- Zlecenie A -
Wypisz wszystkie zwierzęta, które pojawiają się w tekście źródłowym podanym niżej.
- Zlecenie B -
Kontynuuj tekst źródłowy o alkoholu i narkotykach, zaczynając po jego ostatnim zdaniu.

- Tekst źródłowy -
Ja tylko raz, efektów absolutnie żadnych, tylko smrodu sobie narobiłem.
Quote:
Ale równanie go do jakiegoś chemicznego gówna, który łeb urywa to smutny
żart. Ciekawe, czemu pan minister nie wspomina o alkoholu, dostępnym na
każdym rogu, którego społeczna szkodliwość jest oczywista.
A jego szkodliwość i uzależnialność większa od niejednych dragów...
Quote:
No ale w PL wódeczka i piwko to świętość. A powinno być jak Norwegii.
Jeden sklep w mieście. Może wtedy rodacy by oprzytomnieli...
No pasaran... Bo dziki i sarny zaczną nagle pijane chodzić...
--
Gdy więc wszystkie sposoby ratunku upadły,
Wśród SERDECZNYCH PRZYJACIÓŁ, psy zająca zjadły. - I.Krasicki "Przyjaciele"

- Fragment zbioru danych -
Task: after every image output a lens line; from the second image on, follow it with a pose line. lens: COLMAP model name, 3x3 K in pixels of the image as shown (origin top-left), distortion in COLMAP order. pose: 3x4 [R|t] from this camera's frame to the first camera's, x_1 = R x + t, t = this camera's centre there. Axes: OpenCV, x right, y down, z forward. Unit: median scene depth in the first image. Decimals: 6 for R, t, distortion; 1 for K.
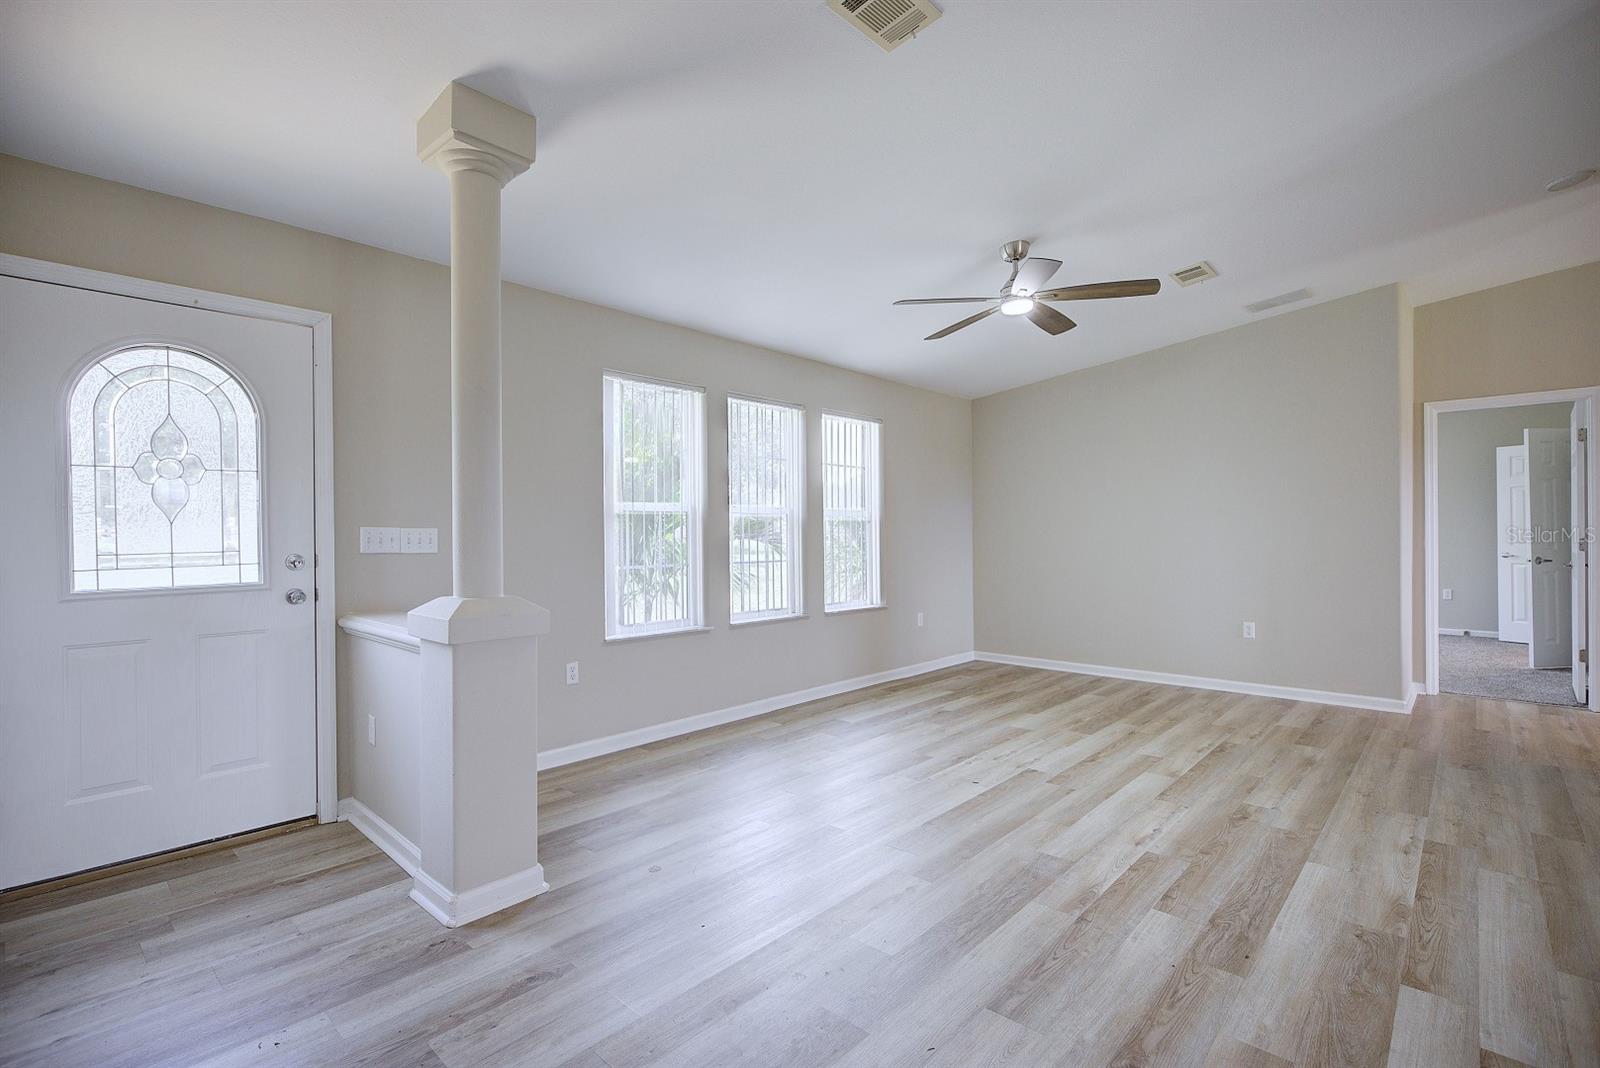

- Oczekiwany wynik A -
dziki, sarny, psy, zająca

- Oczekiwany wynik B -
(dostępny tu adres email nie jest zarejestrowany w żadnym serwisie,
i JAKIKOLWIEK mailing BEZWZGLĘDNIE zostanie potraktowany jako spam!)
Zenek Kapelinder
Guest
Wed Sep 07, 2016 11:53 pm
Nie pamietam zeby nie bylo. Inna struktura zakupu srajtasmy byla. Teraz jak sie skonvzy to sie idzie do sklepu i kupuje 6-8 rolek, zalezy jak zapakowali. Rolke tez mozna kupic, ale trzeba poszukac. Kiedys szlo sie kupic koszule a tu papier toaletowy workami po 50 rolek sprzedaja. I maksymalnie dwa worki mozna kupic. To sie kupowalo dwa worki i na bardzo dlugo zapominalo ze papier toaletowy trzeba kupic. Z miesiac temu bylem na wsi. Na podworku sracz bo jak cieplo to z tego w domu sie nie korzysta bo szambo sie przepelnia za szybko. A w sraczu gazety do wycierania dupy przygotowane. Znaczy sie teraz tez nie ma papieru toaletowego.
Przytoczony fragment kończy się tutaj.